Question

The value of \[{\sin ^{ - 1}}\left( {\dfrac{{2\sqrt 2 }}{3}} \right) + {\sin ^{ - 1}}\left( {\dfrac{1}{3}} \right)\] is:
A). \[\dfrac{\pi }{6}\]
B). \[\dfrac{\pi }{4}\]
C). \[\dfrac{\pi }{2}\]
D). \[\dfrac{{2\pi }}{3}\]
E). \[0\]

Answer 1

Hint: In the given question, we have been given an expression involving sum of inverse of two trigonometric expressions. In the two expressions, the functions are the same, but the arguments are different. We have to simplify and find the value of the expression. To do that, we are going to convert the expressions into such forms that their arguments become equal, it does not matter if we have to change the functions, so long as the arguments are becoming equal.

Formula used:
We are going to use the formula of sum of inverse of sine and cosine:
\[{\sin ^{ - 1}}A + {\cos ^{ - 1}}A = \dfrac{\pi }{2}\]
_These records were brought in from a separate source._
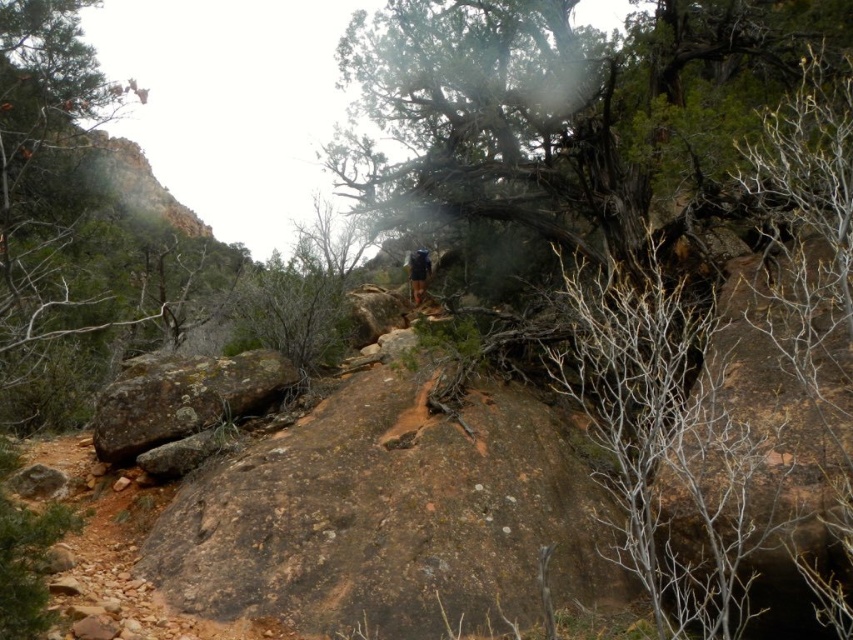
Question: Which point appears farthest from the camera in this image?

Choices:
 (A) (259, 355)
 (B) (416, 266)

Answer: (B)

Question: Among these objects, which one is farthest from the camera?

Choices:
 (A) rusty brown rock at lower left
 (B) dark blue jacket at center

Answer: (B)

Question: Is rusty brown rock at lower left wider than dark blue jacket at center?

Choices:
 (A) no
 (B) yes

Answer: (B)

Question: Among these objects, which one is nearest to the camera?

Choices:
 (A) rusty brown rock at lower left
 (B) dark blue jacket at center

Answer: (A)

Question: Does rusty brown rock at lower left have a smaller size compared to dark blue jacket at center?

Choices:
 (A) no
 (B) yes

Answer: (A)

Question: Observing the image, what is the correct spatial positioning of rusty brown rock at lower left in reference to dark blue jacket at center?

Choices:
 (A) left
 (B) right

Answer: (A)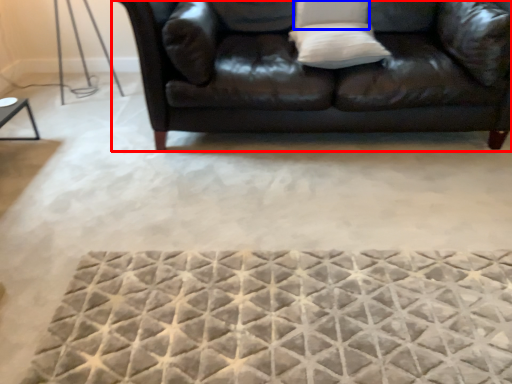
Question: Which object appears farthest to the camera in this image, studio couch (highlighted by a red box) or pillow (highlighted by a blue box)?

Choices:
 (A) studio couch
 (B) pillow

Answer: (B)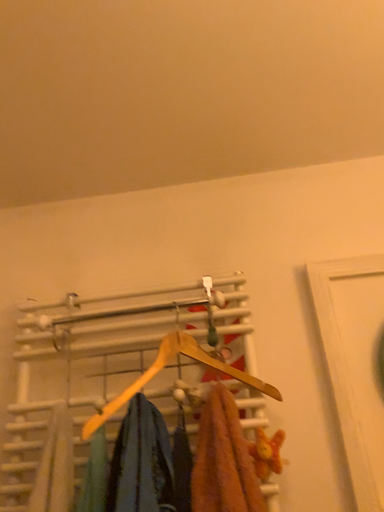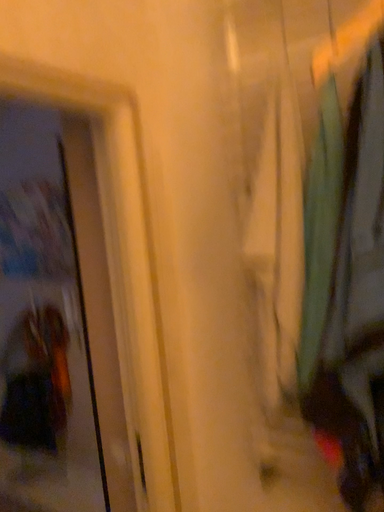
Question: Which way did the camera rotate in the video?

Choices:
 (A) rotated right
 (B) rotated left

Answer: (B)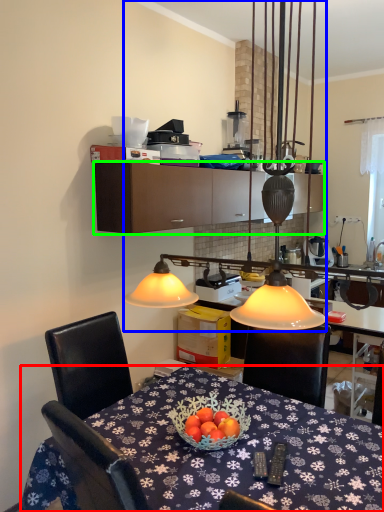
Question: Which object is positioned farthest from desk (highlighted by a red box)? Select from lamp (highlighted by a blue box) and cabinetry (highlighted by a green box).

Choices:
 (A) lamp
 (B) cabinetry

Answer: (B)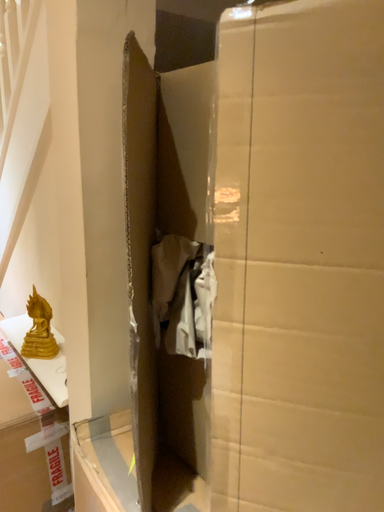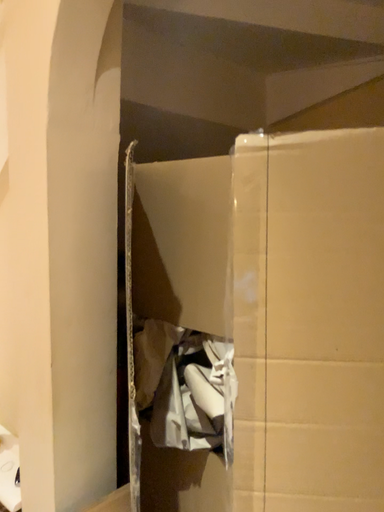
Question: How did the camera likely rotate when shooting the video?

Choices:
 (A) rotated left
 (B) rotated right

Answer: (B)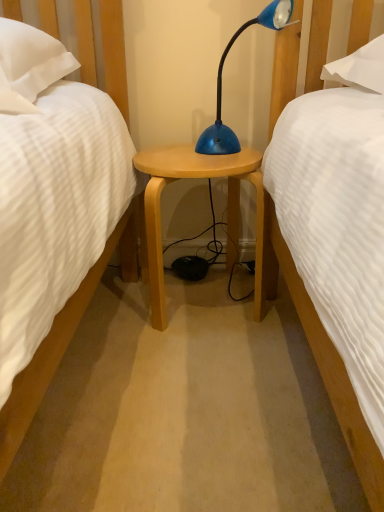
Image resolution: width=384 pixels, height=512 pixels. Find the location of `vacant space that is to the left of blue plastic lamp at center`. vacant space that is to the left of blue plastic lamp at center is located at coordinates (187, 153).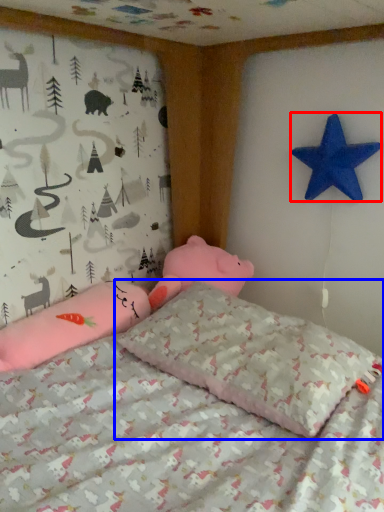
Question: Among these objects, which one is farthest to the camera, starfish (highlighted by a red box) or pillow (highlighted by a blue box)?

Choices:
 (A) starfish
 (B) pillow

Answer: (A)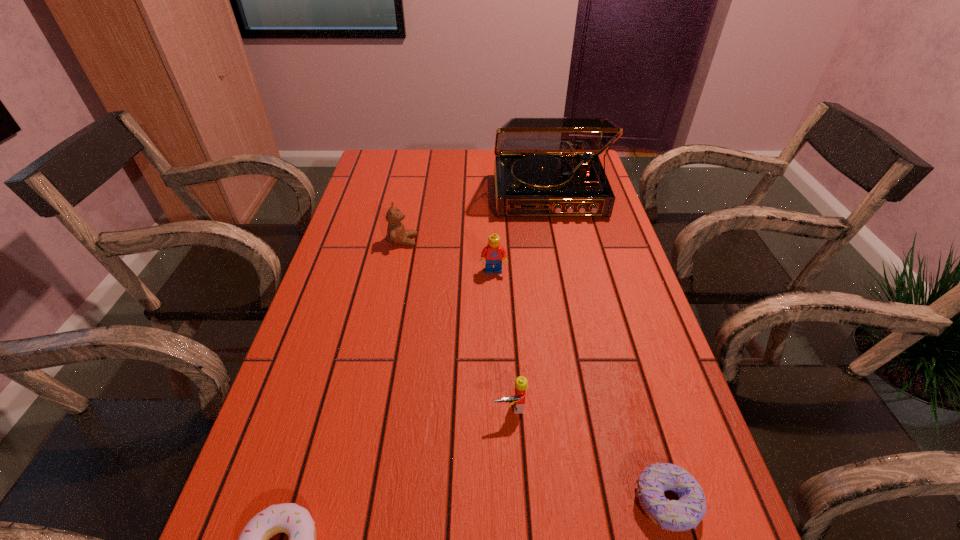
Find the location of `blank area in the image that satisfies the following two spatial constraints: 1. on the face of the right doughnut; 2. on the right side of the taller Lego`. blank area in the image that satisfies the following two spatial constraints: 1. on the face of the right doughnut; 2. on the right side of the taller Lego is located at coordinates (501, 502).

The height and width of the screenshot is (540, 960). I want to click on free location that satisfies the following two spatial constraints: 1. on the face of the second farthest object; 2. on the right side of the right doughnut, so click(x=350, y=502).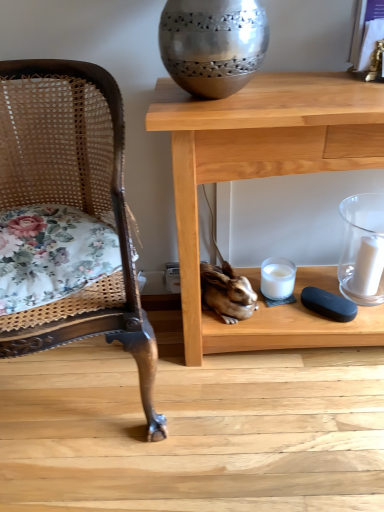
Question: Is woven cane chair at left at the back of white glass candle at lower center, marked as the first candle holder in a left-to-right arrangement?

Choices:
 (A) no
 (B) yes

Answer: (A)

Question: Can you confirm if white glass candle at lower center, marked as the first candle holder in a left-to-right arrangement, is smaller than woven cane chair at left?

Choices:
 (A) no
 (B) yes

Answer: (B)

Question: From a real-world perspective, is white glass candle at lower center, marked as the first candle holder in a left-to-right arrangement, under woven cane chair at left?

Choices:
 (A) yes
 (B) no

Answer: (A)

Question: From a real-world perspective, is white glass candle at lower center, marked as the first candle holder in a left-to-right arrangement, physically above woven cane chair at left?

Choices:
 (A) no
 (B) yes

Answer: (A)

Question: Is white glass candle at lower center, marked as the first candle holder in a left-to-right arrangement, wider than woven cane chair at left?

Choices:
 (A) no
 (B) yes

Answer: (A)

Question: Can you confirm if white glass candle at lower center, which ranks as the 2th candle holder in right-to-left order, is positioned to the left of woven cane chair at left?

Choices:
 (A) no
 (B) yes

Answer: (A)

Question: Does woven cane chair at left turn towards white glass candle at lower center, which ranks as the 2th candle holder in right-to-left order?

Choices:
 (A) no
 (B) yes

Answer: (A)

Question: From a real-world perspective, is woven cane chair at left positioned under white glass candle at lower center, marked as the first candle holder in a left-to-right arrangement, based on gravity?

Choices:
 (A) no
 (B) yes

Answer: (A)

Question: Considering the relative sizes of woven cane chair at left and white glass candle at lower center, marked as the first candle holder in a left-to-right arrangement, in the image provided, is woven cane chair at left bigger than white glass candle at lower center, marked as the first candle holder in a left-to-right arrangement,?

Choices:
 (A) no
 (B) yes

Answer: (B)

Question: From the image's perspective, is woven cane chair at left located beneath white glass candle at lower center, which ranks as the 2th candle holder in right-to-left order?

Choices:
 (A) yes
 (B) no

Answer: (B)

Question: Does woven cane chair at left have a greater height compared to white glass candle at lower center, marked as the first candle holder in a left-to-right arrangement?

Choices:
 (A) yes
 (B) no

Answer: (A)

Question: Does woven cane chair at left have a smaller size compared to white glass candle at lower center, which ranks as the 2th candle holder in right-to-left order?

Choices:
 (A) yes
 (B) no

Answer: (B)

Question: Is white matte candle at right far from woven cane chair at left?

Choices:
 (A) yes
 (B) no

Answer: (B)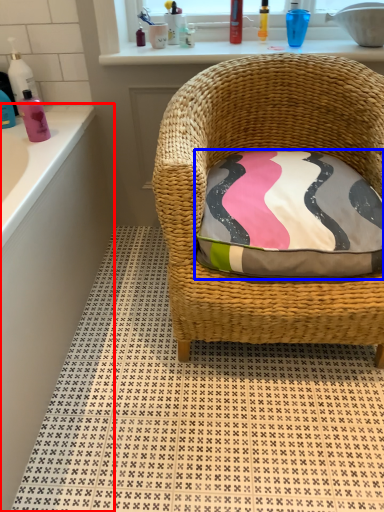
Question: Which object appears farthest to the camera in this image, bath (highlighted by a red box) or pillow (highlighted by a blue box)?

Choices:
 (A) bath
 (B) pillow

Answer: (B)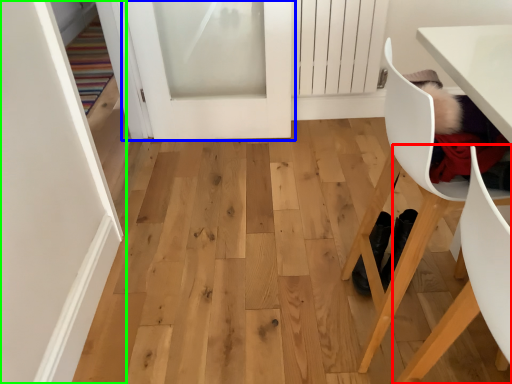
Question: Which object is positioned closest to chair (highlighted by a red box)? Select from door (highlighted by a blue box) and door (highlighted by a green box).

Choices:
 (A) door
 (B) door

Answer: (B)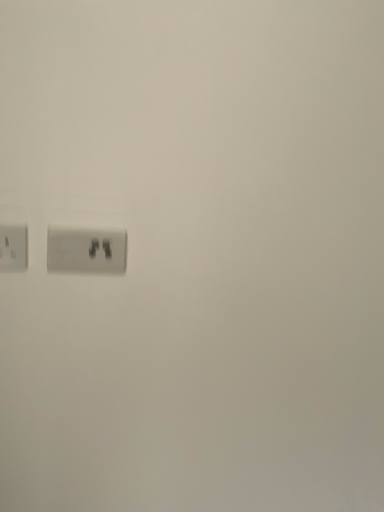
What do you see at coordinates (86, 251) in the screenshot? The image size is (384, 512). I see `white plastic power plugs and sockets at center, marked as the first power plugs and sockets in a right-to-left arrangement` at bounding box center [86, 251].

In the scene shown: How much space does white plastic power plugs and sockets at center, the second power plugs and sockets viewed from the left, occupy vertically?

It is 3.53 inches.

Locate an element on the screen. The width and height of the screenshot is (384, 512). white plastic power plugs and sockets at center, the second power plugs and sockets viewed from the left is located at coordinates (86, 251).

I want to click on matte white power plug at left, which is the first power plugs and sockets from left to right, so click(x=13, y=248).

This screenshot has width=384, height=512. What do you see at coordinates (13, 248) in the screenshot?
I see `matte white power plug at left, which is the first power plugs and sockets from left to right` at bounding box center [13, 248].

How much space does matte white power plug at left, which is the first power plugs and sockets from left to right, occupy horizontally?

The width of matte white power plug at left, which is the first power plugs and sockets from left to right, is 1.77 centimeters.

The image size is (384, 512). In order to click on white plastic power plugs and sockets at center, the second power plugs and sockets viewed from the left in this screenshot , I will do `click(86, 251)`.

Is white plastic power plugs and sockets at center, the second power plugs and sockets viewed from the left, at the left side of matte white power plug at left, the 2th power plugs and sockets viewed from the right?

No, white plastic power plugs and sockets at center, the second power plugs and sockets viewed from the left, is not to the left of matte white power plug at left, the 2th power plugs and sockets viewed from the right.

Which object is closer to the camera taking this photo, white plastic power plugs and sockets at center, the second power plugs and sockets viewed from the left, or matte white power plug at left, which is the first power plugs and sockets from left to right?

matte white power plug at left, which is the first power plugs and sockets from left to right, is closer to the camera.

Which is closer to the camera, (x=47, y=234) or (x=25, y=252)?

The point (x=47, y=234) is more forward.

From the image's perspective, does white plastic power plugs and sockets at center, the second power plugs and sockets viewed from the left, appear higher than matte white power plug at left, the 2th power plugs and sockets viewed from the right?

No, from the image's perspective, white plastic power plugs and sockets at center, the second power plugs and sockets viewed from the left, is not over matte white power plug at left, the 2th power plugs and sockets viewed from the right.

From a real-world perspective, which object stands above the other?

matte white power plug at left, the 2th power plugs and sockets viewed from the right.

Is white plastic power plugs and sockets at center, the second power plugs and sockets viewed from the left, wider or thinner than matte white power plug at left, the 2th power plugs and sockets viewed from the right?

In the image, white plastic power plugs and sockets at center, the second power plugs and sockets viewed from the left, appears to be wider than matte white power plug at left, the 2th power plugs and sockets viewed from the right.

In terms of height, does white plastic power plugs and sockets at center, marked as the first power plugs and sockets in a right-to-left arrangement, look taller or shorter compared to matte white power plug at left, the 2th power plugs and sockets viewed from the right?

In the image, white plastic power plugs and sockets at center, marked as the first power plugs and sockets in a right-to-left arrangement, appears to be taller than matte white power plug at left, the 2th power plugs and sockets viewed from the right.

Considering the sizes of objects white plastic power plugs and sockets at center, the second power plugs and sockets viewed from the left, and matte white power plug at left, the 2th power plugs and sockets viewed from the right, in the image provided, who is bigger, white plastic power plugs and sockets at center, the second power plugs and sockets viewed from the left, or matte white power plug at left, the 2th power plugs and sockets viewed from the right,?

white plastic power plugs and sockets at center, the second power plugs and sockets viewed from the left, is bigger.

Is white plastic power plugs and sockets at center, marked as the first power plugs and sockets in a right-to-left arrangement, inside or outside of matte white power plug at left, the 2th power plugs and sockets viewed from the right?

white plastic power plugs and sockets at center, marked as the first power plugs and sockets in a right-to-left arrangement, cannot be found inside matte white power plug at left, the 2th power plugs and sockets viewed from the right.

Is white plastic power plugs and sockets at center, the second power plugs and sockets viewed from the left, far away from matte white power plug at left, which is the first power plugs and sockets from left to right?

That's not correct — white plastic power plugs and sockets at center, the second power plugs and sockets viewed from the left, is a little close to matte white power plug at left, which is the first power plugs and sockets from left to right.

Is white plastic power plugs and sockets at center, the second power plugs and sockets viewed from the left, oriented towards matte white power plug at left, the 2th power plugs and sockets viewed from the right?

No, white plastic power plugs and sockets at center, the second power plugs and sockets viewed from the left, is not aimed at matte white power plug at left, the 2th power plugs and sockets viewed from the right.

What's the angular difference between white plastic power plugs and sockets at center, the second power plugs and sockets viewed from the left, and matte white power plug at left, the 2th power plugs and sockets viewed from the right,'s facing directions?

The angle between the facing direction of white plastic power plugs and sockets at center, the second power plugs and sockets viewed from the left, and the facing direction of matte white power plug at left, the 2th power plugs and sockets viewed from the right, is 0.0088 degrees.

Identify the location of power plugs and sockets on the right of matte white power plug at left, which is the first power plugs and sockets from left to right. This screenshot has width=384, height=512. (86, 251).

Which is more to the left, matte white power plug at left, which is the first power plugs and sockets from left to right, or white plastic power plugs and sockets at center, the second power plugs and sockets viewed from the left?

From the viewer's perspective, matte white power plug at left, which is the first power plugs and sockets from left to right, appears more on the left side.

Is matte white power plug at left, which is the first power plugs and sockets from left to right, positioned in front of white plastic power plugs and sockets at center, the second power plugs and sockets viewed from the left?

Yes, matte white power plug at left, which is the first power plugs and sockets from left to right, is closer to the camera.

Which point is more forward, (x=24, y=257) or (x=74, y=236)?

The point (x=24, y=257) is in front.

From the image's perspective, who appears lower, matte white power plug at left, which is the first power plugs and sockets from left to right, or white plastic power plugs and sockets at center, the second power plugs and sockets viewed from the left?

From the image's view, white plastic power plugs and sockets at center, the second power plugs and sockets viewed from the left, is below.

Based on the photo, from a real-world perspective, between matte white power plug at left, which is the first power plugs and sockets from left to right, and white plastic power plugs and sockets at center, marked as the first power plugs and sockets in a right-to-left arrangement, who is vertically higher?

matte white power plug at left, which is the first power plugs and sockets from left to right, is physically above.

Between matte white power plug at left, which is the first power plugs and sockets from left to right, and white plastic power plugs and sockets at center, the second power plugs and sockets viewed from the left, which one has larger width?

Wider between the two is white plastic power plugs and sockets at center, the second power plugs and sockets viewed from the left.

Is matte white power plug at left, which is the first power plugs and sockets from left to right, taller or shorter than white plastic power plugs and sockets at center, marked as the first power plugs and sockets in a right-to-left arrangement?

matte white power plug at left, which is the first power plugs and sockets from left to right, is shorter than white plastic power plugs and sockets at center, marked as the first power plugs and sockets in a right-to-left arrangement.

Is matte white power plug at left, which is the first power plugs and sockets from left to right, smaller than white plastic power plugs and sockets at center, marked as the first power plugs and sockets in a right-to-left arrangement?

Yes, matte white power plug at left, which is the first power plugs and sockets from left to right, is smaller than white plastic power plugs and sockets at center, marked as the first power plugs and sockets in a right-to-left arrangement.

Which is correct: matte white power plug at left, the 2th power plugs and sockets viewed from the right, is inside white plastic power plugs and sockets at center, the second power plugs and sockets viewed from the left, or outside of it?

matte white power plug at left, the 2th power plugs and sockets viewed from the right, is not enclosed by white plastic power plugs and sockets at center, the second power plugs and sockets viewed from the left.

Would you consider matte white power plug at left, which is the first power plugs and sockets from left to right, to be distant from white plastic power plugs and sockets at center, marked as the first power plugs and sockets in a right-to-left arrangement?

No, matte white power plug at left, which is the first power plugs and sockets from left to right, is in close proximity to white plastic power plugs and sockets at center, marked as the first power plugs and sockets in a right-to-left arrangement.

Is matte white power plug at left, which is the first power plugs and sockets from left to right, oriented towards white plastic power plugs and sockets at center, marked as the first power plugs and sockets in a right-to-left arrangement?

No, matte white power plug at left, which is the first power plugs and sockets from left to right, is not oriented towards white plastic power plugs and sockets at center, marked as the first power plugs and sockets in a right-to-left arrangement.

From the picture: How distant is matte white power plug at left, the 2th power plugs and sockets viewed from the right, from white plastic power plugs and sockets at center, marked as the first power plugs and sockets in a right-to-left arrangement?

The distance of matte white power plug at left, the 2th power plugs and sockets viewed from the right, from white plastic power plugs and sockets at center, marked as the first power plugs and sockets in a right-to-left arrangement, is 4.10 inches.

Identify the location of power plugs and sockets behind the matte white power plug at left, which is the first power plugs and sockets from left to right. (86, 251).

Locate an element on the screen. This screenshot has height=512, width=384. power plugs and sockets that appears above the white plastic power plugs and sockets at center, marked as the first power plugs and sockets in a right-to-left arrangement (from the image's perspective) is located at coordinates (13, 248).

Find the location of a particular element. power plugs and sockets on the right of matte white power plug at left, the 2th power plugs and sockets viewed from the right is located at coordinates (86, 251).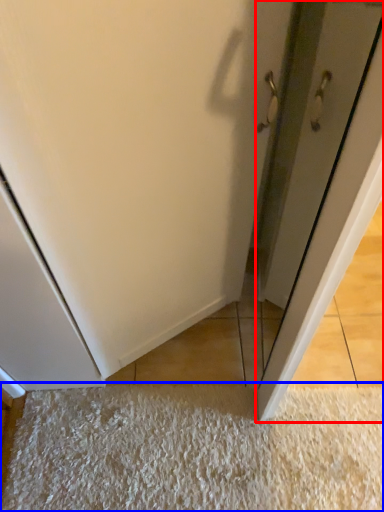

Complete step by step solution:
We have to solve \[p = {\sin ^{ - 1}}\left( {\dfrac{{2\sqrt 2 }}{3}} \right) + {\sin ^{ - 1}}\left( {\dfrac{1}{3}} \right)\].
Let \[k = {\sin ^{ - 1}}\left( {\dfrac{{2\sqrt 2 }}{3}} \right)\], then,
\[\sin k = \dfrac{{2\sqrt 2 }}{3}\]
Now, we know, \[{\sin ^2}\theta + {\cos ^2}\theta = 1\]
So, we have,
\[{\sin ^2}k + {\cos ^2}k = 1\]
Putting in the value,
\[\dfrac{8}{9} + {\cos ^2}k = 1 \Rightarrow {\cos ^2}k = \dfrac{1}{9}\]
So, \[\cos k = \dfrac{1}{3} \Rightarrow k = {\cos ^{ - 1}}\left( {\dfrac{1}{3}} \right)\]
Hence, we get,
\[p = {\cos ^{ - 1}}\left( {\dfrac{1}{3}} \right) + {\sin ^{ - 1}}\left( {\dfrac{1}{3}} \right)\]
Using the formula of sum of inverse of sine and cosine:
\[{\sin ^{ - 1}}A + {\cos ^{ - 1}}A = \dfrac{\pi }{2}\]
\[p = \dfrac{\pi }{2}\]
Hence, the correct option is C.

Note: In the given question, we had to find the value of an expression in which we were given two trigonometric expressions involving the sum of inverses of two equal functions but different arguments. We had to solve that. We did it by making the arguments equal by using the appropriate identities and formulae. It is thus very important that we know all the basics of the concept of inverses and know how to transform one expression to another.